■ Source extract ■
Segment Open

Blog
Modern Launch: The New Playbook for Brand Commercialization in Pharma
Luke Greenwalt, VP and Lead, U.S. Thought Leadership & Innovation, IQVIA
Brian Lasky, Sr. Principal and Lead, U.S. Launch Center of Excellence, IQVIA
Oct 20, 2025

This blog is part of an ongoing series, A Brave New World: Finding life science success in modern markets.

Launching a new pharmaceutical product has always been a high stakes endeavor. But in today’s environment, the rules have changed. The traditional 6-to 12-month window for measuring launch success has expanded into a 36-month horizon, driven by evolving payer dynamics, shifting provider behaviors, and increasingly complex patient engagement strategies. This new reality demands a recalibration of expectations, investments, and strategic planning.

The Harsh Truth: Launch Conditions Are Tougher Than Ever

Pharma manufacturers are facing the harshest launch conditions in recent history. First-year sales performance has declined across the board, regardless of therapeutic innovation or disease area. Uptake curves are shallower, adoption is slower, and payer restrictions are more aggressive.

Segment Closed

Translate this sentence from the pharma launch blog into Spanish: "Launching a new pharmaceutical product has always been a high stakes endeavor." The items that follow the pharma launch blog aren't needed.

■ Listed entries ■
Segment Open

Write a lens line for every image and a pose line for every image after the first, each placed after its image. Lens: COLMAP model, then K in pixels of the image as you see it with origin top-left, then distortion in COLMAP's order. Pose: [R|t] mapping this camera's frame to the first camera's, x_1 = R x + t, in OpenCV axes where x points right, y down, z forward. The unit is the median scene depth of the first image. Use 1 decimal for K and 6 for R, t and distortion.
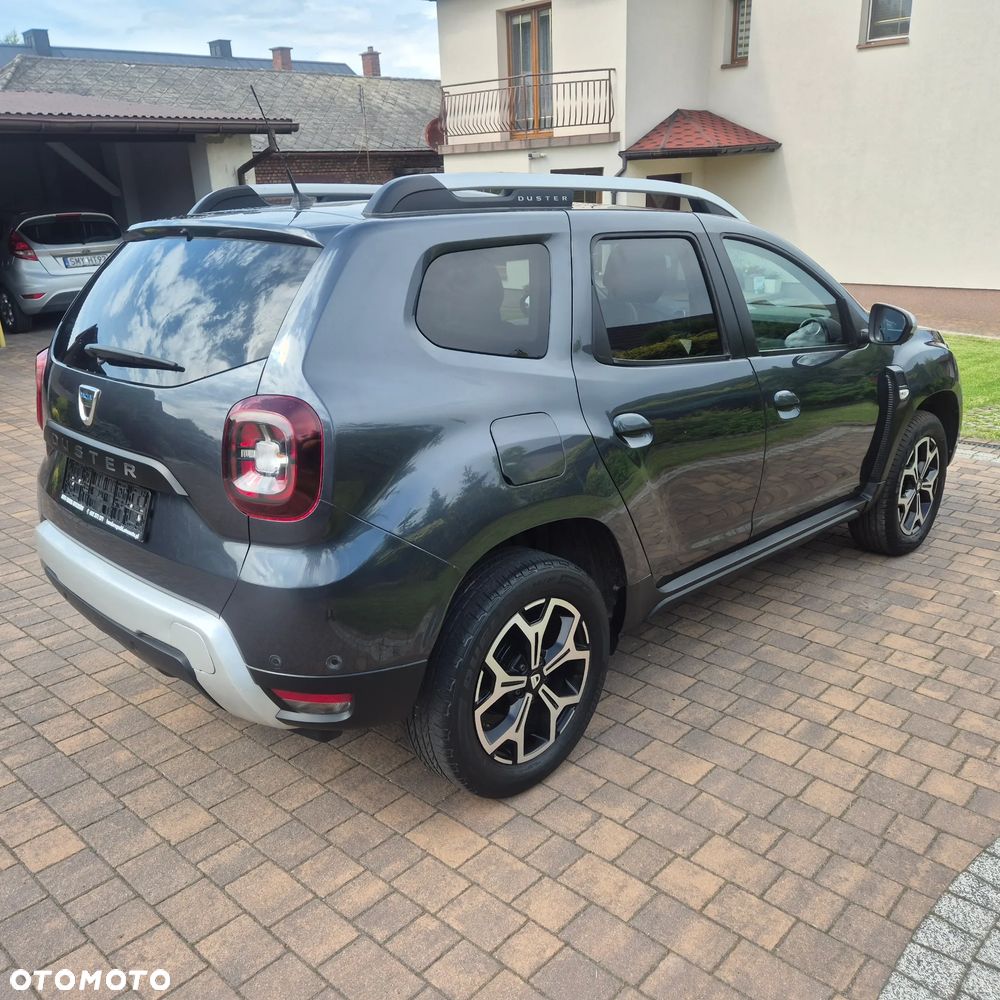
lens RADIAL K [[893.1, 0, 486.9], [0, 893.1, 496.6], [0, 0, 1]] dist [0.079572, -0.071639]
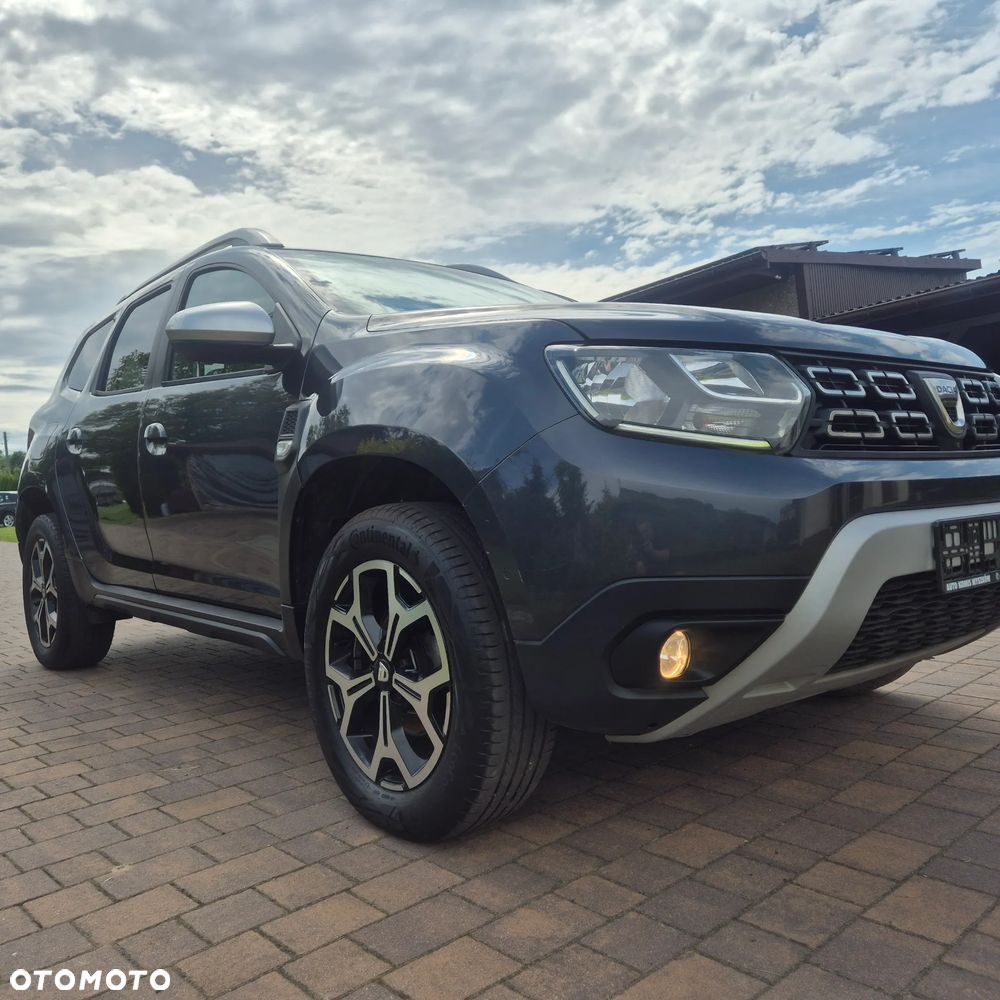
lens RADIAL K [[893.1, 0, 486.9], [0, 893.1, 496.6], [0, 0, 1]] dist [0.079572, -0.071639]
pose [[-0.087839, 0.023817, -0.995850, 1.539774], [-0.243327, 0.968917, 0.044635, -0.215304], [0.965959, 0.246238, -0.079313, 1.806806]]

Segment Closed
Segment Open

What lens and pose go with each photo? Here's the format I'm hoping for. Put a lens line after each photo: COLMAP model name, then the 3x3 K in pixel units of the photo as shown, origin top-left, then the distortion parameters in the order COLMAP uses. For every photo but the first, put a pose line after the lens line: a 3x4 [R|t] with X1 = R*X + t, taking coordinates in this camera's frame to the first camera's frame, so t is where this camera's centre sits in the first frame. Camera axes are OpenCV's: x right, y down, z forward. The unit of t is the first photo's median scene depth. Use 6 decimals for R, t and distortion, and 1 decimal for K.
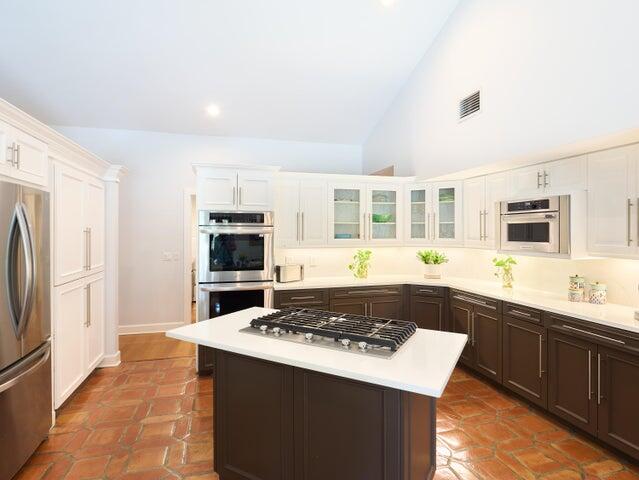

Segment Closed

■ Response ■
Lanzar un nuevo producto farmacéutico siempre ha sido una empresa de alto riesgo.